New York & Company, Inc., a specialty apparel chain with 581 retail stores, announced results for the second quarter ended July 31, 2010.

For the second quarter of fiscal year 2010, net sales were $243.3 million, as compared to $247.8 million for the second quarter of fiscal year 2009. Comparable store sales for the second quarter of fiscal year 2010 decreased 1.8% compared to a 16.4% decrease in the prior year second quarter.

Including certain non-operating charges noted below, the Company's U.S. Generally Accepted Accounting Principles ("GAAP") net loss from continuing operations for the second quarter of fiscal year 2010 was $88.5 million, or $1.49 per diluted share of which $1.00 per diluted share represents the non-cash charges as noted below.

Excluding the non-operating charges, the Company's adjusted net loss from continuing operations was $29.3 million, or $0.49 per diluted share, as compared to a net loss from continuing operations in the prior year of $4.8 million, or $0.08 per diluted share. Please refer to the "Reconciliation of GAAP to Non-GAAP Net Loss From Continuing Operations and Loss Per Diluted Share" in Exhibit 5 of this press release.

The non-operating charges incurred during the second quarter of fiscal year 2010 include several non-cash items as follows:

• As previously announced, the Company plans to exit an underperforming test accessories concept consisting of five stores and, as a result, incurred restructuring charges of $2.1 million pre-tax ($1.2 million after tax), or $0.02 per diluted share, consisting primarily of non-cash items related to asset impairments and the write-off of inventory.
• The Company performed an impairment analysis related primarily to its long-lived assets used in its stores in accordance with GAAP. As a result, the Company recorded a non-cash charge of $15.7 million pre-tax ($9.4 million after tax), or $0.16 per diluted share, representing the impairment of store assets and the disposal of certain information technology assets.
• The Company recorded a non-cash charge of $48.5 million, or $0.82 per diluted share, which is included within the provision for income taxes. This charge relates to the Company's determination that a full valuation allowance against its deferred tax assets was necessary in order to reflect the Company's assessment of its ability to realize the benefits of those deferred tax assets.
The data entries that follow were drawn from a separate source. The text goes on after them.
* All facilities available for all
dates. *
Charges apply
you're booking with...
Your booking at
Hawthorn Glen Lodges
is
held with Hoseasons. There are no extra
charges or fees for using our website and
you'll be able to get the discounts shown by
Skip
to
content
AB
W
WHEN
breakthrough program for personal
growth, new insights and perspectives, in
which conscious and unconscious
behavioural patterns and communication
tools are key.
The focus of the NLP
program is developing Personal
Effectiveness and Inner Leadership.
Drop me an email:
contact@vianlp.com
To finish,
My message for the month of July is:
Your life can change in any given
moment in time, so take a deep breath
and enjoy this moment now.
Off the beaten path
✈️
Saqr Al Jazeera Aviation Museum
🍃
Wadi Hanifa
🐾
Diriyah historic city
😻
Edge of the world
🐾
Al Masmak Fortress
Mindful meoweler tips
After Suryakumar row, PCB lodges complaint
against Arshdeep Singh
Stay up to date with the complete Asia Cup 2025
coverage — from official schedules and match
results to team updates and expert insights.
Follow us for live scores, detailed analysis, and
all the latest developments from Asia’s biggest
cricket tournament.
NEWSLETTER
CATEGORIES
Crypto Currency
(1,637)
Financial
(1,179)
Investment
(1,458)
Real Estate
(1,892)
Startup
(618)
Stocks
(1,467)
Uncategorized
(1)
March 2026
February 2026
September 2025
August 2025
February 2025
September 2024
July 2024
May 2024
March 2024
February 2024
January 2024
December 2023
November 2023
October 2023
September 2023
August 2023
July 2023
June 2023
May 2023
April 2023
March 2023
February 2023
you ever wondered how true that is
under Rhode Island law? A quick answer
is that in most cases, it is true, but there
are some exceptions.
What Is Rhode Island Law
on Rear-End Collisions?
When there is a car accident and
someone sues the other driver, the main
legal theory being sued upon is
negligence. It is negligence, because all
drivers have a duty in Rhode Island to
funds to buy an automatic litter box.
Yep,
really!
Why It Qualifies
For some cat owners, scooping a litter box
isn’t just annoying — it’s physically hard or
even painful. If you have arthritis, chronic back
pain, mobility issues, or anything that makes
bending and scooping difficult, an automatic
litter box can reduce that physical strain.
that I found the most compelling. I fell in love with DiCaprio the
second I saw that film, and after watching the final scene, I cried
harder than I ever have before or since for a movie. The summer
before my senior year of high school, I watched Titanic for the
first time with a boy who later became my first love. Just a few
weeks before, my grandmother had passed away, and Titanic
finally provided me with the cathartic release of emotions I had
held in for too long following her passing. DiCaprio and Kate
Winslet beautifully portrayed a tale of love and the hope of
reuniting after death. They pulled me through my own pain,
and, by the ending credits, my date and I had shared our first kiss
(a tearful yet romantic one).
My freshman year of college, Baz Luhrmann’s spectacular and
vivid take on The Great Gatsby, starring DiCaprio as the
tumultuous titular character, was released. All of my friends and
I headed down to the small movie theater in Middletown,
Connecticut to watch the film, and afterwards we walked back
The Company made this determination in accordance with GAAP after weighing the available evidence, which included in particular a three-year historical cumulative loss related to earnings before taxes.

For the six months ended July 31, 2010, net sales were $480.3 million, as compared to $480.7 million for the six months ended August 1, 2009. Comparable store sales increased 0.5% for the six months ended July 31, 2010, as compared to a 15.7% decrease in the prior year period.

Including the aforementioned non-operating charges, the Company's GAAP net loss from continuing operations for the six months ended July 31, 2010 was $93.3 million, or $1.57 per diluted share, as compared to prior year net loss from continuing operations of $9.7 million, or $0.16 per diluted share.